En vacances chez ses grands-parents, Madenn ramasse un minuscule bonnet rouge au milieu d’un bois. Quand le propriétaire vient le récupérer, la voilà mise sur la voie de la découverte d’un peuple de créatures minuscules, les follets. Ces derniers ont perdu un objet plein de prix pour eux, le Criquidibou, et ils cherchent Madenn de le retrouver.

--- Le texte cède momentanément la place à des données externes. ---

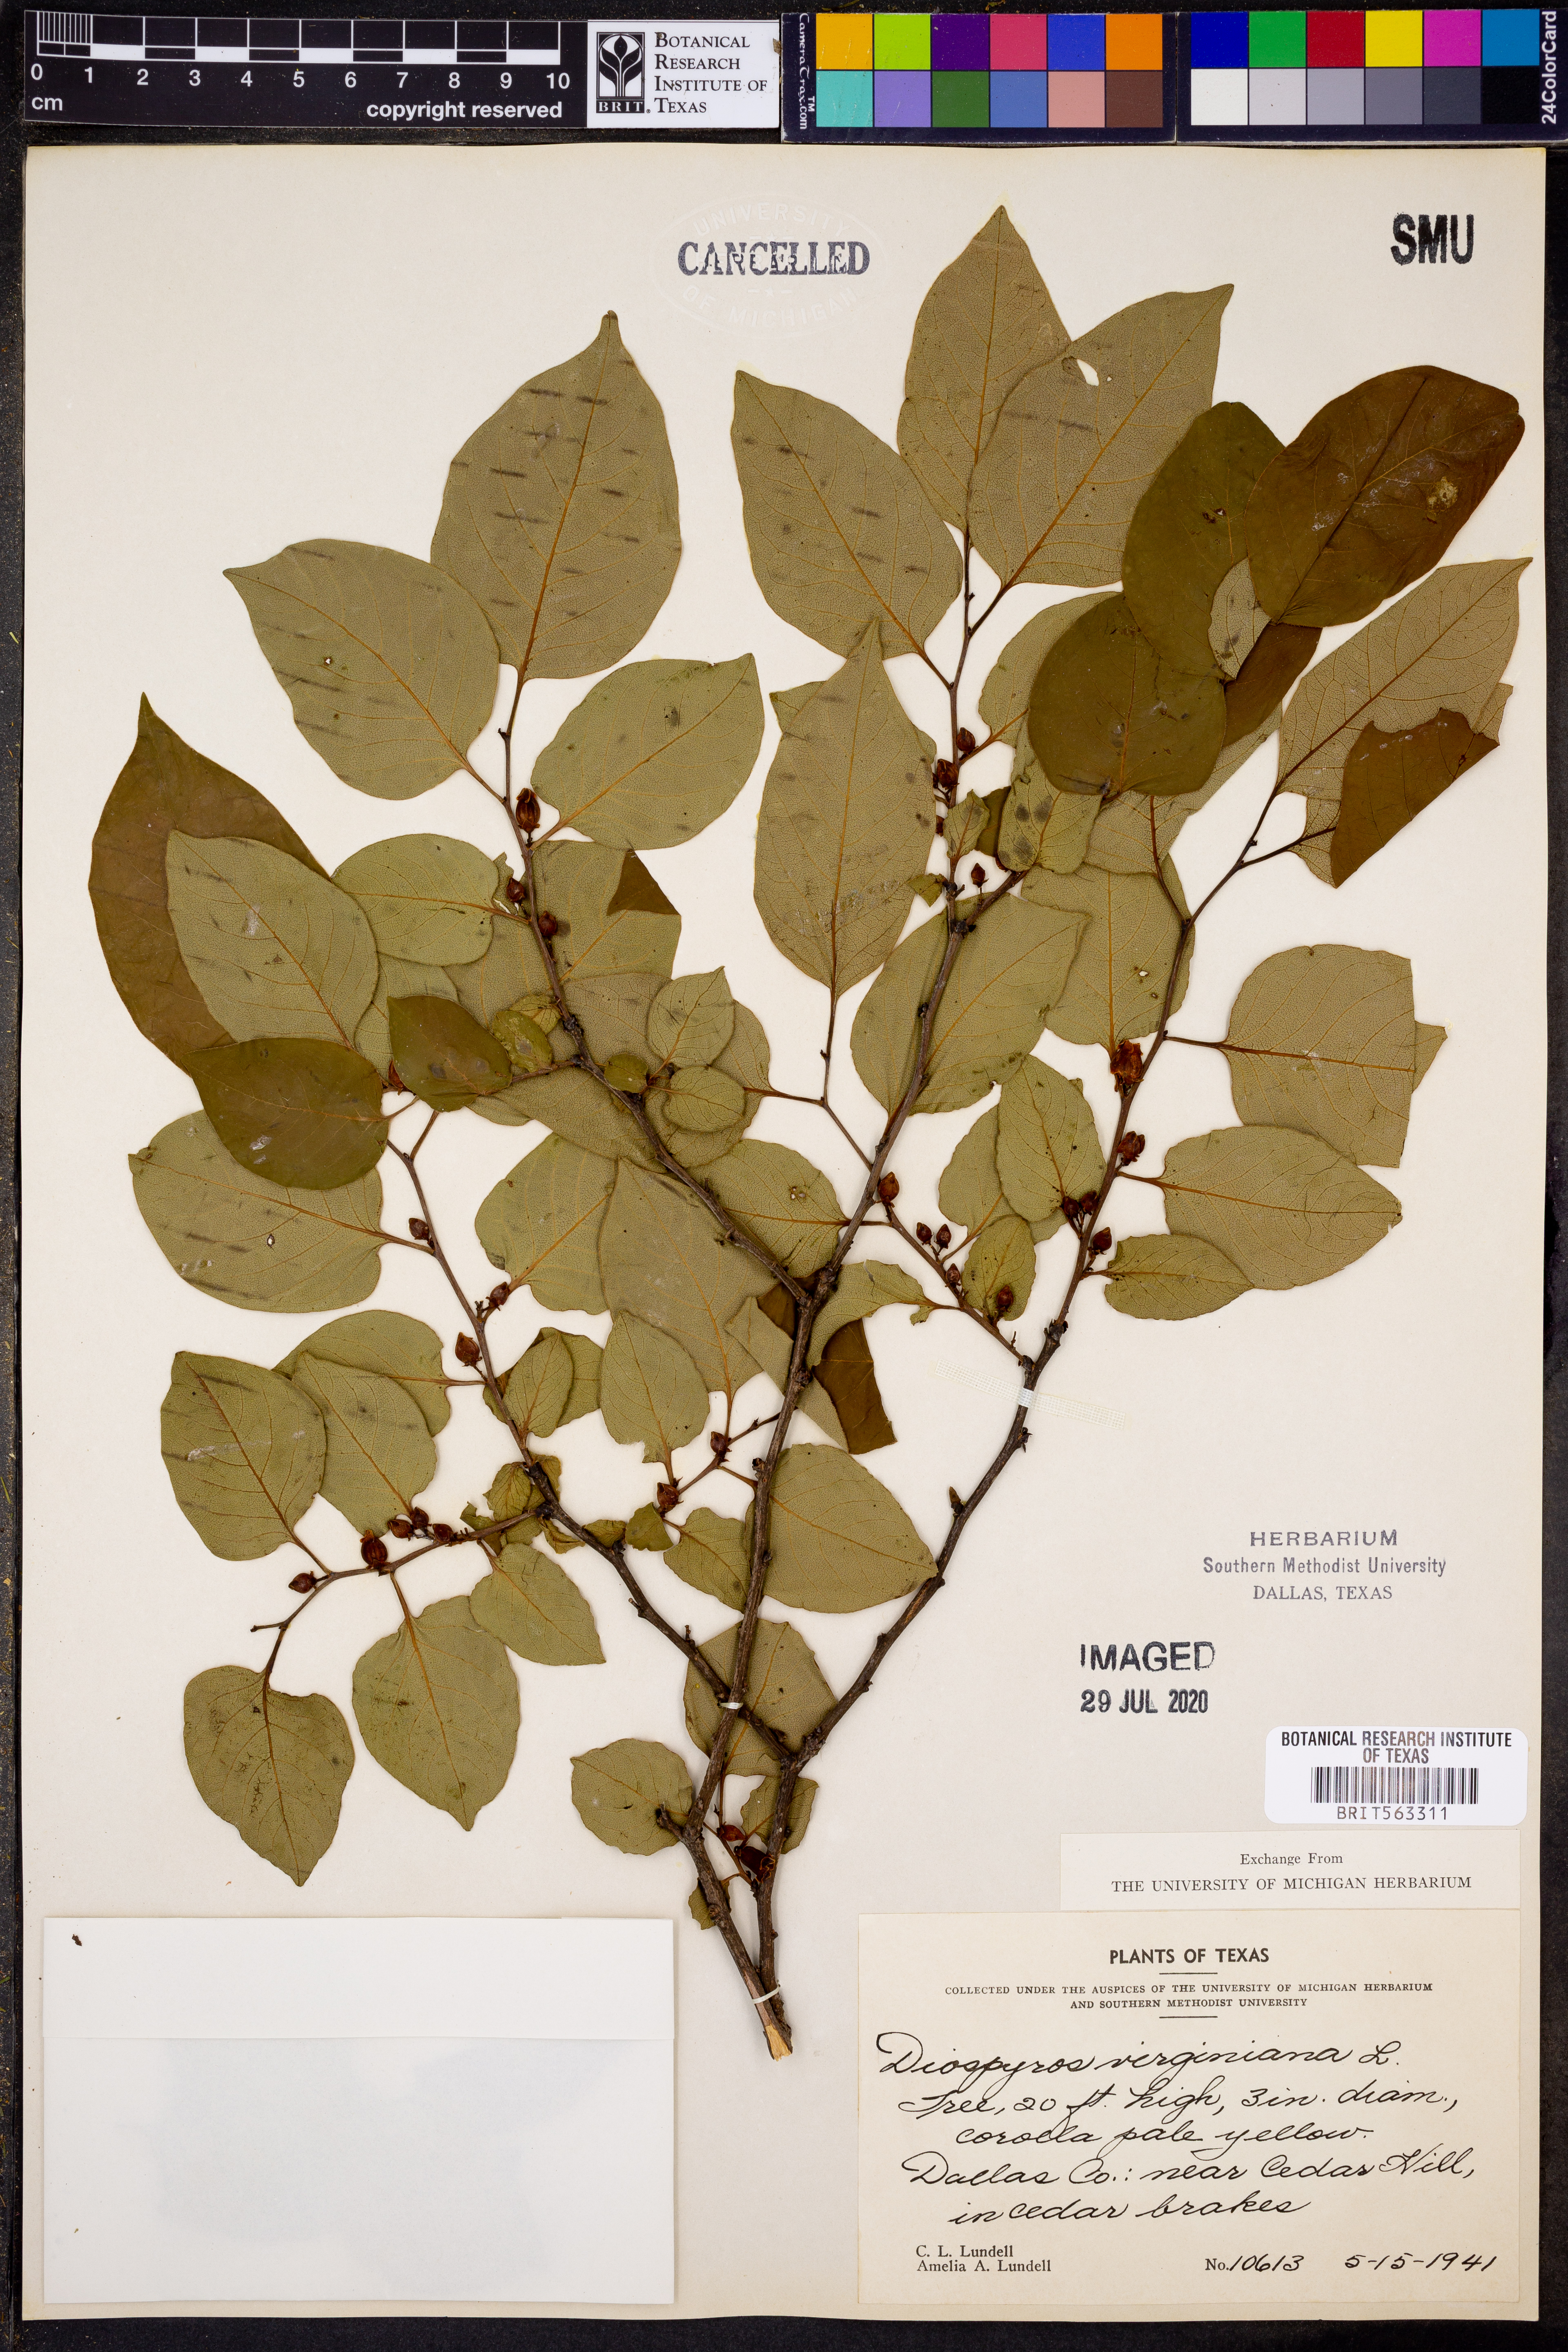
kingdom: Plantae
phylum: Tracheophyta
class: Magnoliopsida
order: Ericales
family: Ebenaceae
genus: Diospyros
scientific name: Diospyros virginiana
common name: Persimmon
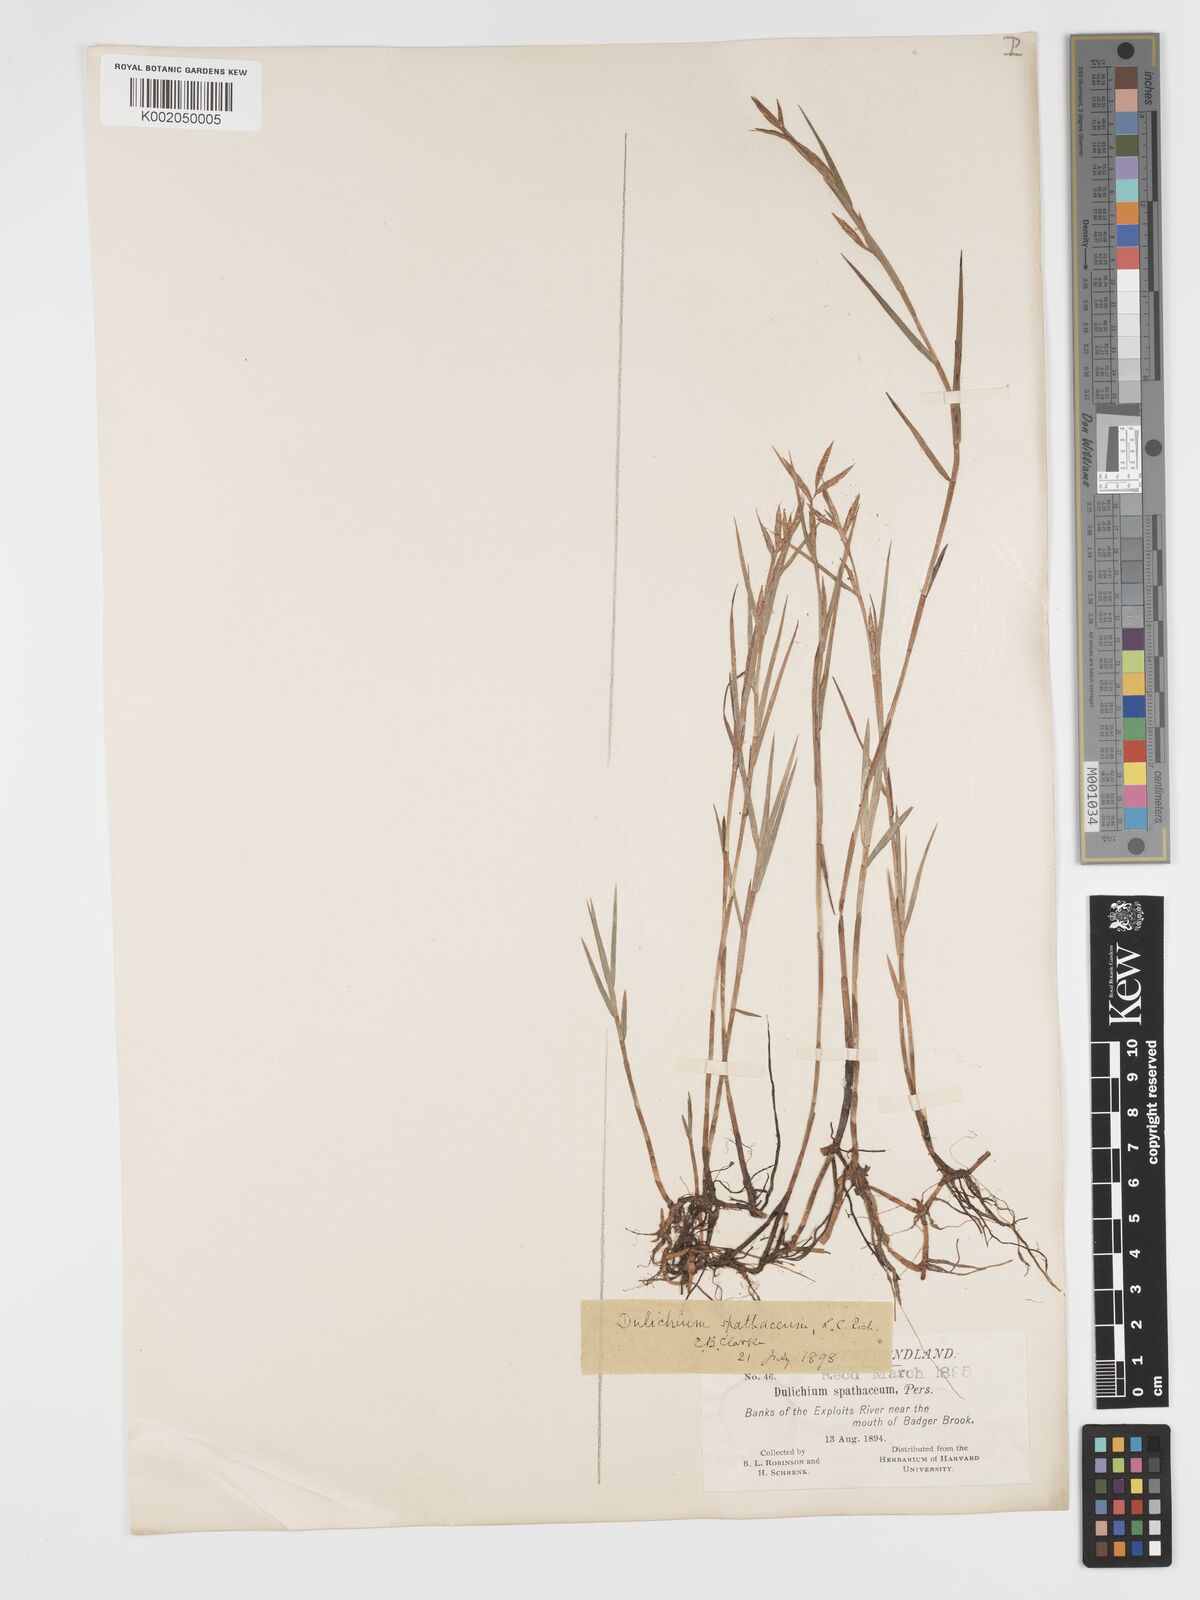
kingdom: Plantae
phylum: Tracheophyta
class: Liliopsida
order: Poales
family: Cyperaceae
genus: Dulichium
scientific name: Dulichium arundinaceum
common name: Three-way sedge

Ce roman illustré, découpé en 14 chapitres, entraine ses lecteurs dans un univers enchanteur et des personnages qui évoquent Alice de Lewis Caroll, Hippolène  ou Adèle de Claude Ponti, voire la Baba Yaga. Un univers proche, avec ces vacances chez les grands-parents, leurs rituels, leurs manies, leur amour aussi. Un univers féérique, avec ses mystères, ses créatures étranges, et les conversations qu’on peut y tenir avec un héron trop bavard, un lapin prolixe mais ignorant, et une Dame Grelette à la fonction bien définie. On est dans un univers de conte, avec cette maison des grands parents dans la foret, une maison qui a des allures d’isba dans l’illustration, avec la magie des créatures qu’on rencontre, ces follets d’apparence enfantine, pleins de sagesse, avec la quête surtout d’un objet dont on ignore tout, mais dont on laissera le lecteur découvrir à la fin quel il est et à quoi il sert. L’autrice joue avec l’intertextualité pour s’inscrire dans un certain de type de littérature, mais créer aussi un univers bien à elle, un univers dans lequel l’aventure vécue a quelque chose d’initiatique et sert à faire grandir l’héroïne, qui, avec son caractère bien trempé, mais son incapacité à prêter, va découvrir le sens de l’amitié, de l’amour, mais aussi se découvrir loin de sa famille, trouvant ainsi sa propre identité. Ainsi l’autrice propose un conte qui s’affirme comme tel, avec sa structure très archétypale, où tendresse et amitié sont les maitres mots. Le texte est d’abord un récit, qui fait la part belle à l’évocation des lieux, des créatures, des sentiments, des émotions. Il laisse place à quelques bouts rimés, des comptines pour se donner du courage, des formes de sagesse populaire, sorte de parenthèses amusantes. Il pourrait se suffire à lui-même, mais il constitue avec les illustrations un magnifique objet « à l’ancienne ».Outre quelques pages encadrées par des arbres, ou encadrant des fleurs, les illustrations pleine page évoquent, en particulier par les bordures et encadrements, les anciens livres pour enfants, ou, plus spécifiquement, les contes russes illustrés par Bilibine. Des couleurs tendres, des détails précis, des décors fouillés, autant de qualités de ces illustrations qui sont parfois de véritables tableaux.

Un roman illustré à l’écriture pleine de charme, aux illustrations pleines de poésie, qui entraine le lecteur dans un univers très enfantin, très féérique, un univers où tout est sérieux, même le jeu, un univers plein d’une tendre et douce fantaisie.